Brand and visual terms

Everyone calls these things something different: icon, favicon, symbol, wordmark, brandmark, banner. Here is what each one actually is. A logo breaks into parts: a symbol (the graphic mark) and a wordmark (the styled name), which together make a brandmark.
Slack logo
A brand’s actual mark at a resolution you can render anywhere. For most brands this is the symbol (also called the icon or mark): the graphic part with no text. It is what img.logo.dev/:domain returns. Also called: logo, logomark, pictorial mark, icon, symbol, mark.

Brandmark

The wide, rectangular logo lockup: for most brands the symbol and wordmark together, and the wordmark alone for pure-type brands. The Brand API returns it in the brandmark field. Designers more often call this a combination mark, and many use brandmark to mean the symbol by itself. Also called: combination mark, logo lockup, horizontal logo, full logo.

Wordmark

The styled text form of a company’s name, with no symbol. It is the whole brandmark only for pure-type brands like Sony or Visa. Also called: logotype, text logo.

Source data:
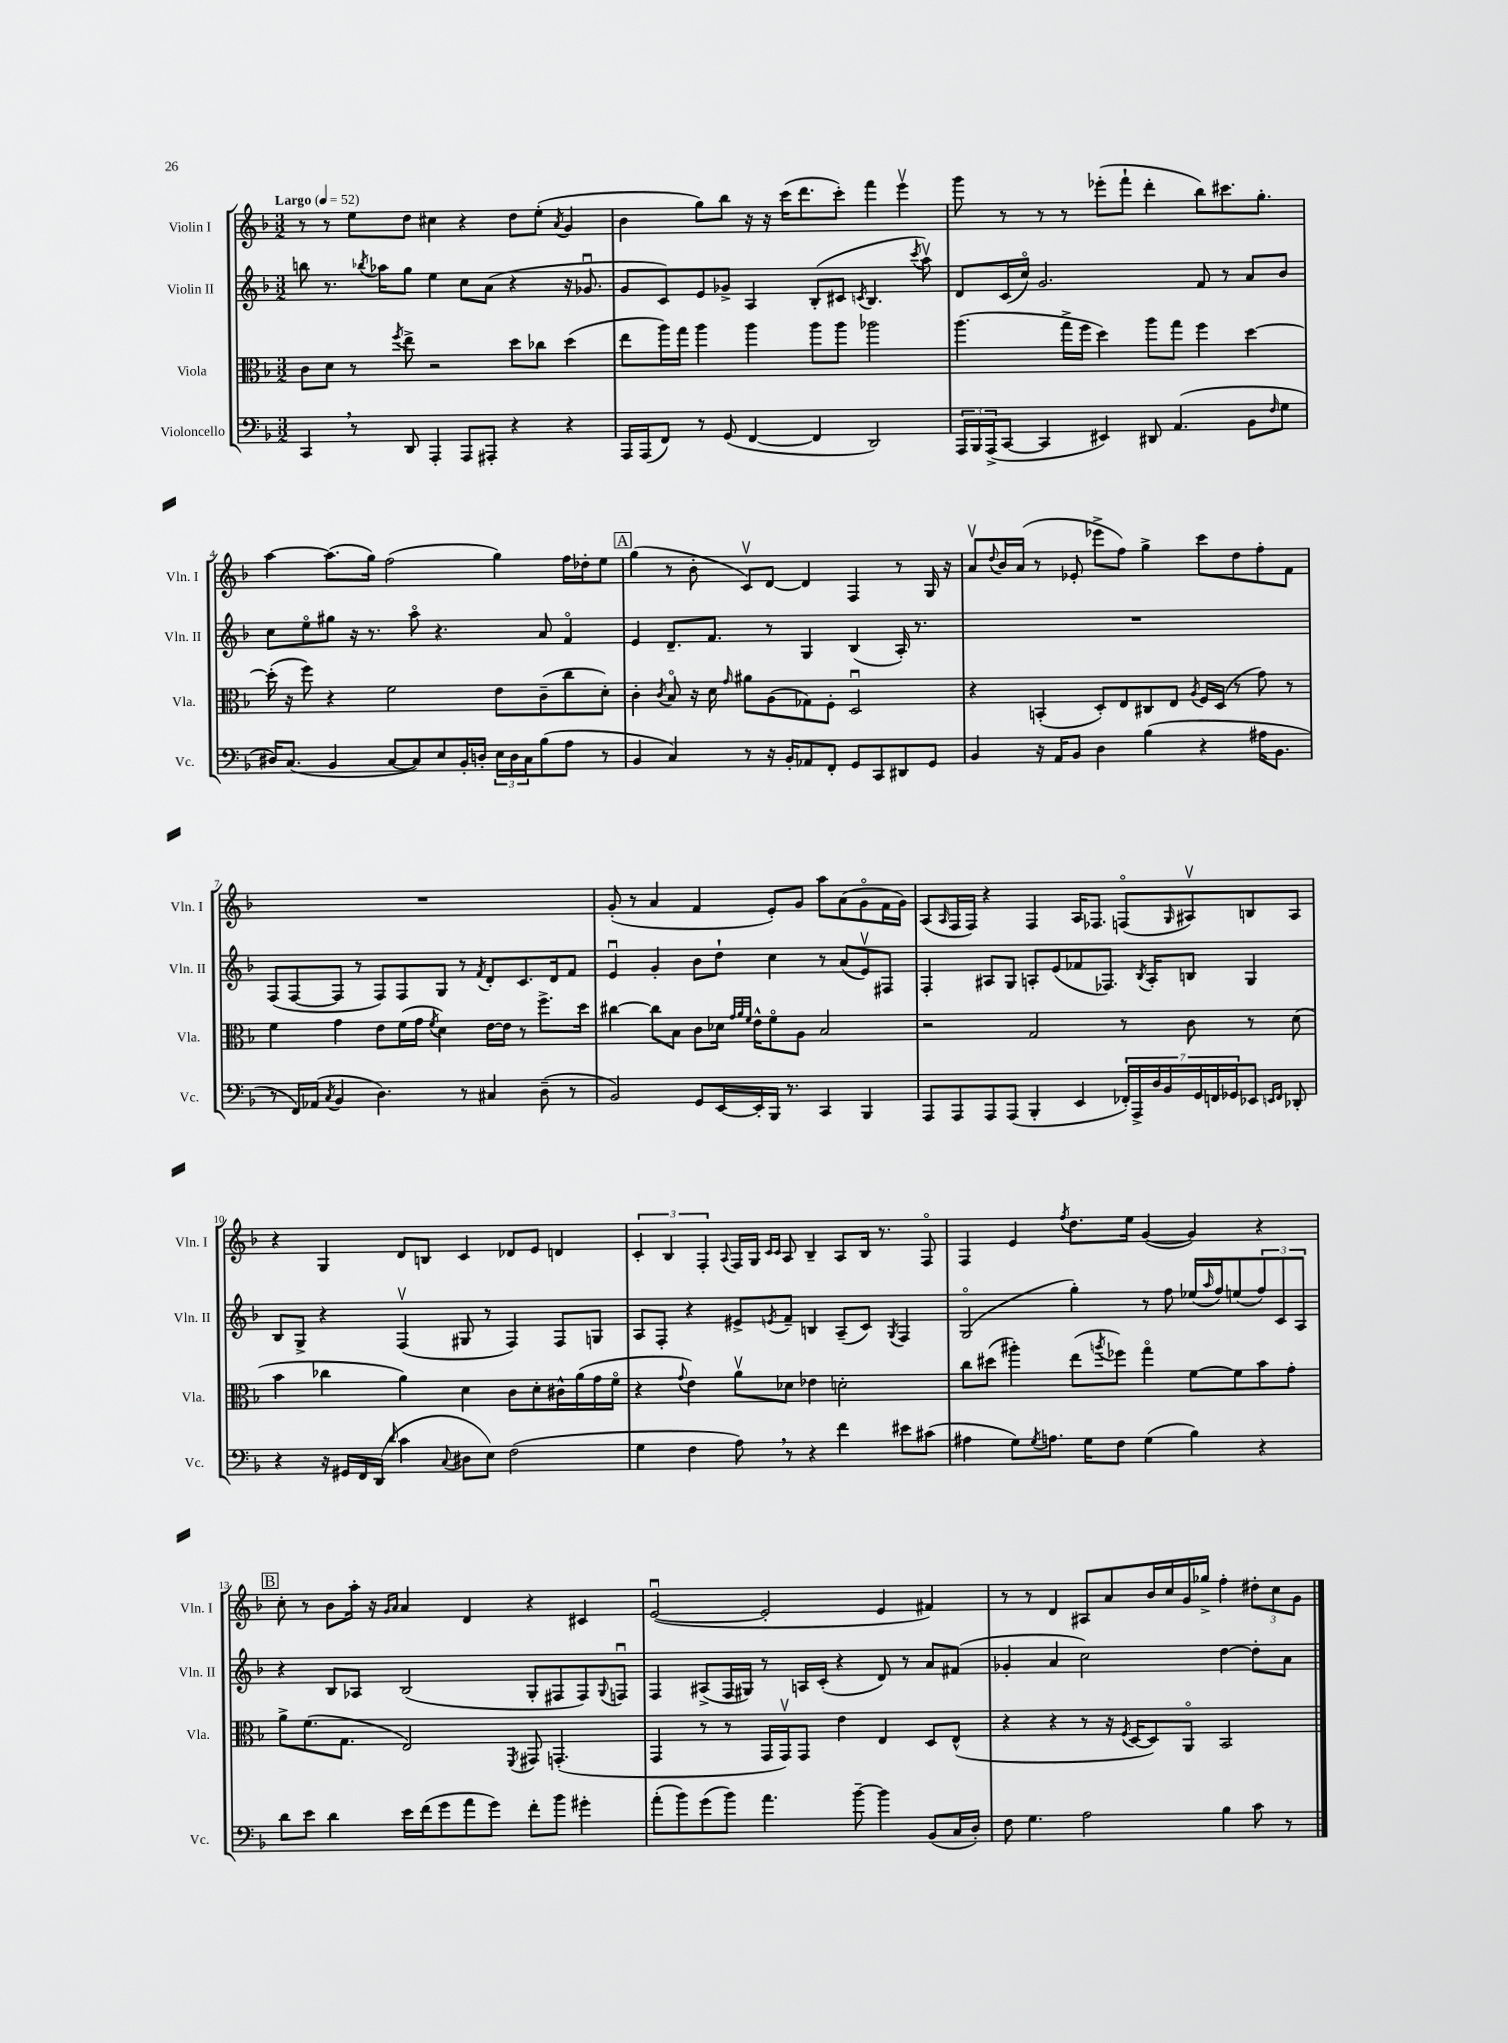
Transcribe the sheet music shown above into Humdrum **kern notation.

What you have to do:
Reproduce word for word the stretch of the brand and visual terms text above that begins at the words "The styled text" and stops after "logotype, text logo.".

Answer to the problem:
The styled text form of a company’s name, with no symbol. It is the whole brandmark only for pure-type brands like Sony or Visa. Also called: logotype, text logo.